Afghanistan having emerged from four decades of war, it can, no longer, afford to get embroiled in any kind of conflict either internally, externally with or without its consent and accord. Earlier, Afghanistan gave protection to Al Qaeda leader Osama Bin Laden and his band of bloodthirsty zealots, which brought no good to Afghanistan except thousands of dead bodies, widows and orphans and leaving thousands injured. The stubbornness of the Taliban at that time cost Afghanistan a lot and they were pushed into war and poverty. 

This time around, the Taliban must make sure not to allow any terror activities to take place against anyone within the country or outside its border. 

Lately, the Taliban has committed itself to not allow Al Qaeda, ISIS or any other terror organization to operate from the soil of Afghanistan.

The world will wait & see and hope there is no repeat of 2001.

From armed struggle to unarmed living
According to one estimate, the Taliban has some 80,000 fighters in its ranks. This number may be much higher if all its sympathisers and part-time fighters are also taken into account.
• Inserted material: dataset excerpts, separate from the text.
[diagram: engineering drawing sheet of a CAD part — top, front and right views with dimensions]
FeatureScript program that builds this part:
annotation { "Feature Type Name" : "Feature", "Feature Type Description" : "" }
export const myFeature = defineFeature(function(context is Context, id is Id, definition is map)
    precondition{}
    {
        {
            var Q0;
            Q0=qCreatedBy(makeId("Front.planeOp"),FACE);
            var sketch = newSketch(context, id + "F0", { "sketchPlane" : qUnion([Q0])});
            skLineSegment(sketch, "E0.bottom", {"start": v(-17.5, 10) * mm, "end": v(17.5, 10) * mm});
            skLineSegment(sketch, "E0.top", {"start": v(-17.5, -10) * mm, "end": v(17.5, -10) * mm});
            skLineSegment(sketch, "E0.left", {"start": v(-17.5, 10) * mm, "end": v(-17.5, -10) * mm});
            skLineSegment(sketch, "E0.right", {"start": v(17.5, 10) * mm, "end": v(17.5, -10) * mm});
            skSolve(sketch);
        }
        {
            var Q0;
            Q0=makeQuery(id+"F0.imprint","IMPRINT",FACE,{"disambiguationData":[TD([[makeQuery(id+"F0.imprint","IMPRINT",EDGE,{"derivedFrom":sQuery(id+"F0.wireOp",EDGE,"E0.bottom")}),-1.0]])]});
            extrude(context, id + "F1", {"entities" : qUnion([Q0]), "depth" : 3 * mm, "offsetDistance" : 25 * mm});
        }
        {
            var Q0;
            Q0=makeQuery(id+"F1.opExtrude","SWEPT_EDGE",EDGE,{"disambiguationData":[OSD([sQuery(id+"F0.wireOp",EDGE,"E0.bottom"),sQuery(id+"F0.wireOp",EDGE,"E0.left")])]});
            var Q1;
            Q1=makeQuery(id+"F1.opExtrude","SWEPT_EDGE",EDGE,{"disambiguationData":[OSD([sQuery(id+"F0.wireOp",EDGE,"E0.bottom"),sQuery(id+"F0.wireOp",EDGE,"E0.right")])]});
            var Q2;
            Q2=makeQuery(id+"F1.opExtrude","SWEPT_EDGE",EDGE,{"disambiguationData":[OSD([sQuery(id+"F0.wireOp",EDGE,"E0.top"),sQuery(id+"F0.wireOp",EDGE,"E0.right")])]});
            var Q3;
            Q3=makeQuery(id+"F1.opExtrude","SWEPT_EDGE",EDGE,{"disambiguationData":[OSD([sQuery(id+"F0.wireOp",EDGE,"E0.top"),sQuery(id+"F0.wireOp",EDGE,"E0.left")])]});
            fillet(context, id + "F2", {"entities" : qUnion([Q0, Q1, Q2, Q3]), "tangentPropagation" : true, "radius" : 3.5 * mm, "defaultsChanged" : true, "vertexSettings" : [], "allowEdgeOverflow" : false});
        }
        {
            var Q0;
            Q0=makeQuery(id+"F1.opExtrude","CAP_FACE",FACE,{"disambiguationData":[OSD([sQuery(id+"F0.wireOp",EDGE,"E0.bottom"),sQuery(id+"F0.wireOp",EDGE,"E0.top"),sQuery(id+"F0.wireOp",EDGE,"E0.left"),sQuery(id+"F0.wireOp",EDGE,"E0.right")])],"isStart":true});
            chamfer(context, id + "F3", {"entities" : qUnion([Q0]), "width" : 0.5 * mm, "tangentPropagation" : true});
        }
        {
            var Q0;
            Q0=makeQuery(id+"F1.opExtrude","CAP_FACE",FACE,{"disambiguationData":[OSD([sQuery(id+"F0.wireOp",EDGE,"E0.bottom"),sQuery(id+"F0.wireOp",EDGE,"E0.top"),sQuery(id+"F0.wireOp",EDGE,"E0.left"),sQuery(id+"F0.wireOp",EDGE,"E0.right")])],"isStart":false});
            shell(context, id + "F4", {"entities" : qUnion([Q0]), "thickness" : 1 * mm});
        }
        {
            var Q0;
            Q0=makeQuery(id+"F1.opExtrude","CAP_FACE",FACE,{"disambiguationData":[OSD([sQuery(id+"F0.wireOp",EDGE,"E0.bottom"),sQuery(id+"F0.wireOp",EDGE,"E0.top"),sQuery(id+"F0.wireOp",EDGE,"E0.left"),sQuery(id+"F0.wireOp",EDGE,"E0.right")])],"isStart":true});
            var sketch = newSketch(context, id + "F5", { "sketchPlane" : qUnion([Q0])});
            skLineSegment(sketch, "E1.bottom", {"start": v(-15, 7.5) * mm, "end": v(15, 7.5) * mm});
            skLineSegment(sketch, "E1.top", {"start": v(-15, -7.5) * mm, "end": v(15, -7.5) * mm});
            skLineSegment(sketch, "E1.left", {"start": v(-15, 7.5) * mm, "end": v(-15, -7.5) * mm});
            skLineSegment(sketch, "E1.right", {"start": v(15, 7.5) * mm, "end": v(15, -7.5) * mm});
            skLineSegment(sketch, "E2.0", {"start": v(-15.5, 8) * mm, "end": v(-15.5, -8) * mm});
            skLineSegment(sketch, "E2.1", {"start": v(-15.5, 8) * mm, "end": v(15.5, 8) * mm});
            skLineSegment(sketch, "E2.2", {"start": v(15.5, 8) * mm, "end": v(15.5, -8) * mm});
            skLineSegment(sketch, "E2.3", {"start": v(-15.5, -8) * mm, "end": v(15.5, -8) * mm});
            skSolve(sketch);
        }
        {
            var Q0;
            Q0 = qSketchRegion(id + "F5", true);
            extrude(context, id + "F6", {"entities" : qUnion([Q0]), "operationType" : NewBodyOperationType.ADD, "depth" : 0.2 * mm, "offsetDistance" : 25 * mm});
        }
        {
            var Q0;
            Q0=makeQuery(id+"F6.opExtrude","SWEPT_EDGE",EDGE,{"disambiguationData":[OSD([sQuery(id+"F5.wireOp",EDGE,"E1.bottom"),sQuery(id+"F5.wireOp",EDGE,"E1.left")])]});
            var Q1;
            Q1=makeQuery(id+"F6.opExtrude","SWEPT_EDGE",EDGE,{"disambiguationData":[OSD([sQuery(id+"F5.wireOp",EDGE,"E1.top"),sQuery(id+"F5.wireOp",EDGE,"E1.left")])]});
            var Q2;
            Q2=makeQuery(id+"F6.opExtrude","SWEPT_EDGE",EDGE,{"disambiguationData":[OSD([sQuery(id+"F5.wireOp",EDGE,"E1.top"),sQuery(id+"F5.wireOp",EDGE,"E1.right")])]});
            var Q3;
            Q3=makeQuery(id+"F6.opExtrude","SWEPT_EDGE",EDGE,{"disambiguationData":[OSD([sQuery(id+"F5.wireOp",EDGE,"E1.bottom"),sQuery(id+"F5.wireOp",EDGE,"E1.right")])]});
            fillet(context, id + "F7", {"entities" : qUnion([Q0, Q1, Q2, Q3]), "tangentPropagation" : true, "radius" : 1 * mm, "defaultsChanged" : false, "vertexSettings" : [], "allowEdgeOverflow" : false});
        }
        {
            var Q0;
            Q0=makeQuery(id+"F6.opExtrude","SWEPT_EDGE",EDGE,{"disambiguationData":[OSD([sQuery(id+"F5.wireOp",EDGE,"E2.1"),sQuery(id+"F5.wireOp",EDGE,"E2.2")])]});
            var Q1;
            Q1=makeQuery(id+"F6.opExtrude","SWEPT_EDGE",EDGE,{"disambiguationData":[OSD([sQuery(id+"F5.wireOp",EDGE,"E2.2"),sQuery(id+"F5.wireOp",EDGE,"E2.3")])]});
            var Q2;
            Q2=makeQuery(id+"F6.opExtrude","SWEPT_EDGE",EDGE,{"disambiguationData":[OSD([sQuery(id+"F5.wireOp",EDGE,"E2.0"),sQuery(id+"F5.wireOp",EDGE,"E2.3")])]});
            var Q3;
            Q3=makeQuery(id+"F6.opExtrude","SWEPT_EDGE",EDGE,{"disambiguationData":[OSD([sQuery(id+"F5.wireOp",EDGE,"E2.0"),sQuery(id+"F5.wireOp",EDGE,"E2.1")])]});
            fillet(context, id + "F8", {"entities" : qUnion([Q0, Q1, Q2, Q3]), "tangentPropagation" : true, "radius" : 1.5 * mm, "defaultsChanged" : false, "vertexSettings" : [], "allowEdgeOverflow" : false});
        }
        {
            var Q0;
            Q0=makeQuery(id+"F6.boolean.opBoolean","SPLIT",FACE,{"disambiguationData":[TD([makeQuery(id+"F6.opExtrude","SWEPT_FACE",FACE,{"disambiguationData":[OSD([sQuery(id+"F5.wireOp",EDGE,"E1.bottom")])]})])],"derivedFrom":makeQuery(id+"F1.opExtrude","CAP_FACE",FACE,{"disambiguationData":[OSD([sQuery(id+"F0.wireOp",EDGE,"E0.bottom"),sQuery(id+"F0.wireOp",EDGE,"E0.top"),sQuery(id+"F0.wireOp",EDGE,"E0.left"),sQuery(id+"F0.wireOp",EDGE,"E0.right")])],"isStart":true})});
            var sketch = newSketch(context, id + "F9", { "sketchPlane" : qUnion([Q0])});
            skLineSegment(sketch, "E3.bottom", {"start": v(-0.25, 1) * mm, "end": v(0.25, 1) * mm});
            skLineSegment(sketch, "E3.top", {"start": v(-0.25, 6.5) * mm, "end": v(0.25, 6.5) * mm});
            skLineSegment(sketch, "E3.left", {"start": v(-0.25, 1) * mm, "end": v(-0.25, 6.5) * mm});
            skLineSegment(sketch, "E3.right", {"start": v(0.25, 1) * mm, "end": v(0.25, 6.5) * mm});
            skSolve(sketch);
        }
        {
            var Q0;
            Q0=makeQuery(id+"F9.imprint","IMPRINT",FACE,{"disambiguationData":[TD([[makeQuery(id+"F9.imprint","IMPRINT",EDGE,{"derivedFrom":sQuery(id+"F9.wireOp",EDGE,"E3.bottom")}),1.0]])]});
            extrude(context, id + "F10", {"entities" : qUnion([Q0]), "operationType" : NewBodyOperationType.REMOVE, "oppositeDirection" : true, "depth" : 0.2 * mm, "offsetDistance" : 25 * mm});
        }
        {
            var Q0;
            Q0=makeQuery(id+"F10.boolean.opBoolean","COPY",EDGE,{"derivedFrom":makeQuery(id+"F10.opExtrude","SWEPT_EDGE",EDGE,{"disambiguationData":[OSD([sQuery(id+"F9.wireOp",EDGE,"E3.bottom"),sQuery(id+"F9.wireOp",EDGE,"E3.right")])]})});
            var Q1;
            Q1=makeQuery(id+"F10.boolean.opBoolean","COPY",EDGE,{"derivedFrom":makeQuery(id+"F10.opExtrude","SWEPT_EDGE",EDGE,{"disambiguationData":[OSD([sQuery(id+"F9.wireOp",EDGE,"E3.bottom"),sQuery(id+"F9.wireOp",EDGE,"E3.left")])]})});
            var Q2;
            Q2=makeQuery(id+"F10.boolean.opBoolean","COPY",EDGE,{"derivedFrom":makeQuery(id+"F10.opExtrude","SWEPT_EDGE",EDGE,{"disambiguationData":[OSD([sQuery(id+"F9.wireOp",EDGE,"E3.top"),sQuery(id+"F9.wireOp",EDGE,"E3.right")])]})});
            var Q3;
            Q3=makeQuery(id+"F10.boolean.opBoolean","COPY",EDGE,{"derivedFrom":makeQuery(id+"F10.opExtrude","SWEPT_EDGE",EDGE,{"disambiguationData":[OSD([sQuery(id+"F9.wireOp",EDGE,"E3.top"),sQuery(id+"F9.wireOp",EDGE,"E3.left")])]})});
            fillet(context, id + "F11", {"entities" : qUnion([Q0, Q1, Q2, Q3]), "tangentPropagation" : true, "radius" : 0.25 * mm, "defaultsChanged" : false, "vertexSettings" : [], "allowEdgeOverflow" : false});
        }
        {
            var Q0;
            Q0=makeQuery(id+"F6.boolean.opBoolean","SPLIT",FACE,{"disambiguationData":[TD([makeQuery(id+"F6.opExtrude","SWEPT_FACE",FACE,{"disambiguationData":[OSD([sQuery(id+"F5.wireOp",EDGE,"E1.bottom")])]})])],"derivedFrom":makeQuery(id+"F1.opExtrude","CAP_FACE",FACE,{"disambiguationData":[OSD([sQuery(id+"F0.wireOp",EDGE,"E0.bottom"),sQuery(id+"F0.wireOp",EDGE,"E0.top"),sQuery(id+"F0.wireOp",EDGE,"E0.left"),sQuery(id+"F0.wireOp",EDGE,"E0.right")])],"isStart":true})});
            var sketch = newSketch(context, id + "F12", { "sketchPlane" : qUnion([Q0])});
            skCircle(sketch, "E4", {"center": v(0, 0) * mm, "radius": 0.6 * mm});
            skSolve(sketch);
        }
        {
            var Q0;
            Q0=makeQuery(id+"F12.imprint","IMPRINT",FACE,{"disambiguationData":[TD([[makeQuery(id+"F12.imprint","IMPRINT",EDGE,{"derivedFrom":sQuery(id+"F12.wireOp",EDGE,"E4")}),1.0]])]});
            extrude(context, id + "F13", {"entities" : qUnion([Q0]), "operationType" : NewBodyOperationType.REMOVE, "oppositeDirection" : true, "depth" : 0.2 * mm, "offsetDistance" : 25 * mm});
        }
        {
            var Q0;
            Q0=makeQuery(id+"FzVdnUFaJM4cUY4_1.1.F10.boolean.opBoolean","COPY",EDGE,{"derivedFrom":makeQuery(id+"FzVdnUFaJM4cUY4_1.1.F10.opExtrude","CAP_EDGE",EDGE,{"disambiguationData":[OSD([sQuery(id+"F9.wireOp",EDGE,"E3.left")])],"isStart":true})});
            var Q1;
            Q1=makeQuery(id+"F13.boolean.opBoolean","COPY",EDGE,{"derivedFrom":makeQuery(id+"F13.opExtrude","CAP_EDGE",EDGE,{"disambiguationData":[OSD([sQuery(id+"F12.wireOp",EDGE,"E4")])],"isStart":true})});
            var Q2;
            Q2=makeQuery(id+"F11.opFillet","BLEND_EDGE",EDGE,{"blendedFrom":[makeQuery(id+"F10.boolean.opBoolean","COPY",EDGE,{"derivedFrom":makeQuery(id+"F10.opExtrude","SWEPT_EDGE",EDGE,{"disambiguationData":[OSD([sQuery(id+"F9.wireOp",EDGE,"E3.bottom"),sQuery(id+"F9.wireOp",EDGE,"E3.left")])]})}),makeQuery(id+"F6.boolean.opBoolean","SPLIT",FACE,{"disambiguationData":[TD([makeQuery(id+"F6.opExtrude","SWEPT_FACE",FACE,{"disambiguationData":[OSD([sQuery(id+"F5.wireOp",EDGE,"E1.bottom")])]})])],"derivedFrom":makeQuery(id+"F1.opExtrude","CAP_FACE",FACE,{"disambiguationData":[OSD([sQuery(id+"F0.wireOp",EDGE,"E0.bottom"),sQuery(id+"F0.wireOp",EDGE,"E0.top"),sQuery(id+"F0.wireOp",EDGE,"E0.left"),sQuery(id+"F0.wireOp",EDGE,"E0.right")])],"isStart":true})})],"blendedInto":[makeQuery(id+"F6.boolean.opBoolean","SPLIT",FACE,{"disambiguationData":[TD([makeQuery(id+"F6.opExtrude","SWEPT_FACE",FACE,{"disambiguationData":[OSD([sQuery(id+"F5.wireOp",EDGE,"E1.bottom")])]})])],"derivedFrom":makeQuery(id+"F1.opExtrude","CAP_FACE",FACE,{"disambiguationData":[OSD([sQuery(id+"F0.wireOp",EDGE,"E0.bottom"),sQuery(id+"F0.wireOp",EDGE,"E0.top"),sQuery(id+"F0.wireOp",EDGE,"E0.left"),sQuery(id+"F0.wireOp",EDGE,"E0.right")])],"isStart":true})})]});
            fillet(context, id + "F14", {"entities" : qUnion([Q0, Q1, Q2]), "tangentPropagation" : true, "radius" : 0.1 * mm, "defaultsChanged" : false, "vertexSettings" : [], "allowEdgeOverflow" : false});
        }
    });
For decades, these fighters have not experienced life without rifles hung from their shoulders. They do not know what ordinary life looks like. The majority of these fighters would have been kids in 2001. In the armed struggle, life has different meanings, and daily affairs of life are conducted much different from that of civilian life. For this reason, the Taliban will have the biggest challenge to channelize this energy, urge and habits of its battle-hardened fighter to lead a life without a rifle, to adjust to the humdrum of daily boring life. Some of these, certainly, will be conscripted in the army, employed in police and civil defence but a large number will find no use of their fighting skill in civil life. This may lead, if not handled properly, to despondency, discontentment and could ignite a rebellion.

According to one Pew research, 27% of American war veterans say re-entry into civilian life was difficult for them—a proportion that swells to 44% among veterans who served in the ten years since the September 11, 2001, terrorist attacks. There will be no surprise if similar numbers of decommissioned Taliban fighters have the same difficulty and some of them relapse into another armed struggle but this time against their own people. This is a real challenge hitherto unmet by any of the fighter groups in Afghanistan.